Text extracted page by page
-------------------------

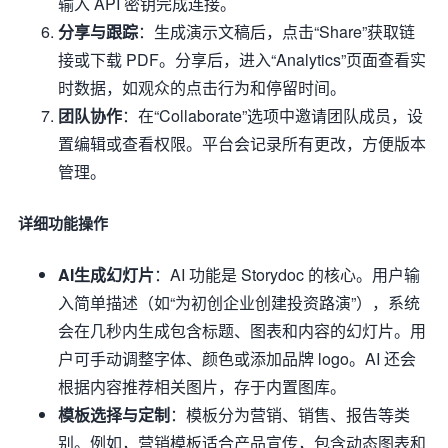
输入 API 密钥完成连接。
分享与跟踪
：生成演示文稿后，点击“Share”获取链
接或下载 PDF。分享后，进入“Analytics”页面查看实
时数据，如观众的点击行为和停留时间。
团队协作
：在“Collaborate”选项中邀请团队成员，设
置编辑或查看权限。平台会记录所有更改，方便版本
管理。
详细功能操作
AI生成幻灯片
：AI 功能是 Storydoc 的核心。用户输
入简单描述（如“为初创企业创建投资路演”），系统
会在几秒内生成包含标题、图表和内容的幻灯片。用
户可手动调整字体、颜色或添加品牌 logo。AI 还会
根据内容推荐相关图片，存于内置图库。
模板选择与定制
：模板分为营销、销售、报告等类
别。例如，营销模板适合产品宣传，包含动态图表和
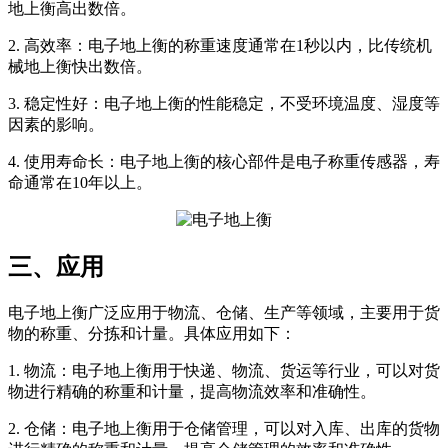
地上衡高出数倍。
2. 高效率：电子地上衡的称重速度通常在1秒以内，比传统机
械地上衡快出数倍。
3. 稳定性好：电子地上衡的性能稳定，不受环境温度、湿度等
因素的影响。
4. 使用寿命长：电子地上衡的核心部件是电子称重传感器，寿
命通常在10年以上。
三、应用
电子地上衡广泛应用于物流、仓储、生产等领域，主要用于货
物的称重、分拣和计量。具体应用如下：
1. 物流：电子地上衡用于快递、物流、货运等行业，可以对货
物进行精确的称重和计量，提高物流效率和准确性。
2. 仓储：电子地上衡用于仓储管理，可以对入库、出库的货物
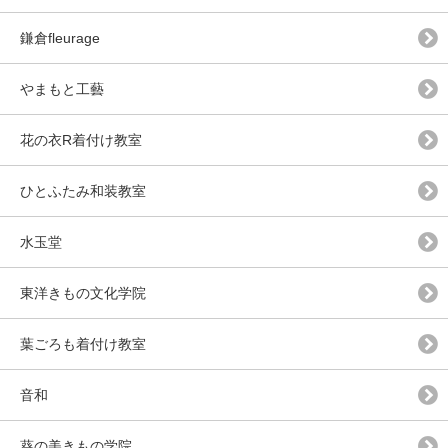
鎌倉fleurage
やまもと工藝
花の衣R着付け教室
ひとふたみ和装教室
水玉堂
東洋きもの文化学院
葉ごろも着付け教室
音和
葵の美きもの学院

-------------------------

WHAT YOU SHOULD DO
Render the listing as a numbered list from its start through the line containing "别。例如，营销模板适合产品宣传，包含动态图表和", including that line and skipping blank lines. Leave the pictures out.

RESPONSE TO THE TASK
1. 输入 API 密钥完成连接。
2. 分享与跟踪
3. ：生成演示文稿后，点击“Share”获取链
4. 接或下载 PDF。分享后，进入“Analytics”页面查看实
5. 时数据，如观众的点击行为和停留时间。
6. 团队协作
7. ：在“Collaborate”选项中邀请团队成员，设
8. 置编辑或查看权限。平台会记录所有更改，方便版本
9. 管理。
10. 详细功能操作
11. AI生成幻灯片
12. ：AI 功能是 Storydoc 的核心。用户输
13. 入简单描述（如“为初创企业创建投资路演”），系统
14. 会在几秒内生成包含标题、图表和内容的幻灯片。用
15. 户可手动调整字体、颜色或添加品牌 logo。AI 还会
16. 根据内容推荐相关图片，存于内置图库。
17. 模板选择与定制
18. ：模板分为营销、销售、报告等类
19. 别。例如，营销模板适合产品宣传，包含动态图表和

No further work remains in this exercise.